日立に電灯がついたころ
日立にはじめて電気がついたのは、明治37、8年のころですね。当時の赤沢鉱山で発電所をつくって、自家用に使ったようです。
祖父から聞いた話ですが、鉱山で電気がついたから見においでくださいと招かれて、祖父がいったそうです。電灯が明るいのに感心したり、ごちそうになったりして、鉱山に泊めてもらったそうですが、いざ床にはいって眠ろうとしたが、電灯が明るすぎて、どうしても寝つかれない。そこで鉱山の人に頼んだそうですよ。「すまないが、電灯の芯を細くしてくれませんか、明るすぎるんで」と。
当時、村で新聞を購読していた2、3人のうちのひとりで、村では物知りといわれた祖父ですら、そういって鉱山の人に笑われたそうですよ。
一般家庭に電灯がつくようになったのは、大正3年だったと思います。はじめて電灯がついた日のことは、よくおぼえています。その日は昼間、電気工事の人が各戸を点検して回りました。みな、薄暗くなるのを待っていました。こどもたちはもう興奮して、夕方が待ちきれないほどでした。電気がつくと、こどもたちは喜んで、わあ電気がついた、電気がついたと飛び回っていました。
どこの家でも電灯は1灯だけ、それも5燭か10燭しかつけませんでしたね。ですから、石油ランプも併用して使っていました。電灯がついてからも、しばらくはランプ掃除をさせられました。ランプ掃除は、どこの家でも、こどもの日課でしたからね。
電柱はふつう、どこでも道路に建てたんですが、宮田の本町通りだけは、各戸の屋敷内に建てさせたものです。

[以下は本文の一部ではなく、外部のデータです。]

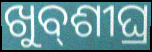
ଖୁବ୍‌ଶୀଘ୍ରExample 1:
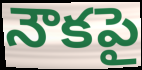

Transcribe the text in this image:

నౌకపై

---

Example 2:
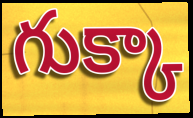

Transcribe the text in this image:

గుక్కా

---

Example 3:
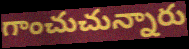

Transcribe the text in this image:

గాంచుచున్నారు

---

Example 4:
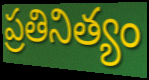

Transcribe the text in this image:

ప్రతినిత్యం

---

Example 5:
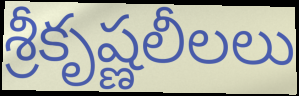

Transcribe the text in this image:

శ్రీకృష్ణలీలలుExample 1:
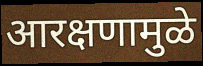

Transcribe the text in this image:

आरक्षणामुळे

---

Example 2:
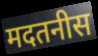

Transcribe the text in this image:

मदतनीस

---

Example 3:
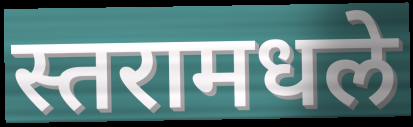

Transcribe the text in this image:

स्तरामधले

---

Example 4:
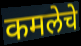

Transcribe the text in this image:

कमलेचे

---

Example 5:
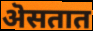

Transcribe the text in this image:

ऄसतातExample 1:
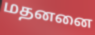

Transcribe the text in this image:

மதனனை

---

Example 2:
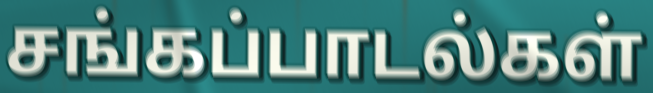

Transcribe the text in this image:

சங்கப்பாடல்கள்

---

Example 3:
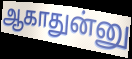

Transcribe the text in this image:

ஆகாதுன்னு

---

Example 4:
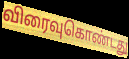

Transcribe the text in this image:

விரைவுகொண்டது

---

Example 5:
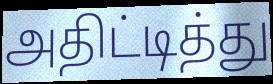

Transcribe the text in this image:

அதிட்டித்து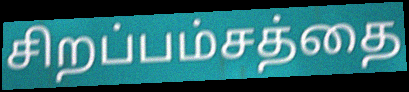
சிறப்பம்சத்தை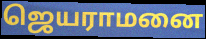
ஜெயராமனை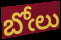
బోఁలుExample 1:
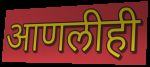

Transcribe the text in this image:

आणलीही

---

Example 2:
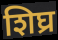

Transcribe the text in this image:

शिघ्र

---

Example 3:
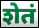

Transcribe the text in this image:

शेतं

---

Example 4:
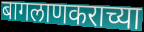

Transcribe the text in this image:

बागलाणकराच्या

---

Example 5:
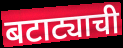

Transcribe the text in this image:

बटाट्याची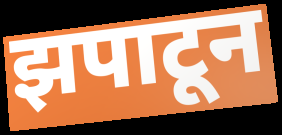
झपाटून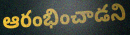
ఆరంభించాడని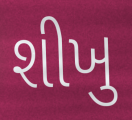
શીખુ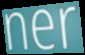
nerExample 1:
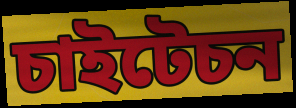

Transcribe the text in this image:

চাইটেচন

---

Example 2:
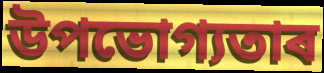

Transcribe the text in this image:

উপভোগ্যতাৰ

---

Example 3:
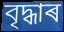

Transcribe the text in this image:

বৃদ্ধাৰ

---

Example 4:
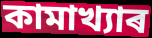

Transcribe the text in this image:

কামাখ্যাৰ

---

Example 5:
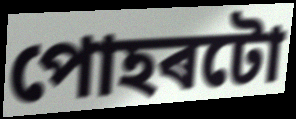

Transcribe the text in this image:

পোহৰটো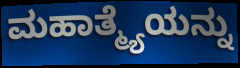
ಮಹಾತ್ಮ್ಯೆಯನ್ನು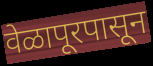
वेळापूरपासून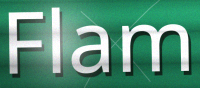
Flam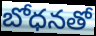
బోధనతో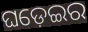
ଘଡ଼େଇର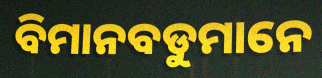
ବିମାନବଡୁମାନେ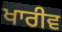
ਖਾਰੀਵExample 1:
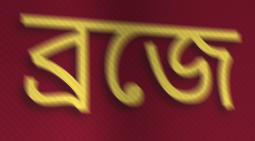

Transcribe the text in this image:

ব্রজে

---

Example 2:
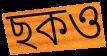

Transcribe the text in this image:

ছকও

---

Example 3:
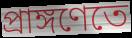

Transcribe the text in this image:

প্রাঙ্গণেতে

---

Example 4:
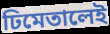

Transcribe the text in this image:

ঢিমেতালেই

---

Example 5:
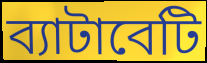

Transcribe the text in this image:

ব্যাটাবেটি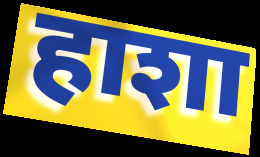
हाशा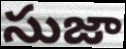
సుజాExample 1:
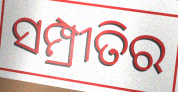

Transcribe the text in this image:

ସମ୍ପ୍ରୀତିର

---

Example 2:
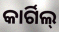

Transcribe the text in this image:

କାର୍ଗିଲ୍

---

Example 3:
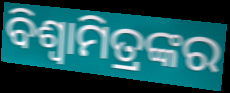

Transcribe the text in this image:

ବିଶ୍ୱାମିତ୍ରଙ୍କର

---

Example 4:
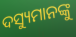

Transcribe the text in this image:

道路に電柱があると、お祭りのとき風流物をひくのに、じゃまになりましたから。
外灯も、町内になんか所か、電気会社の負担でついたんですが、それまでは夕方になると、石油罐とじょうごを持って、脚立をかついだ人が回ってきて、店の軒先につるしてある軒灯に灯を入れて歩いたものでした。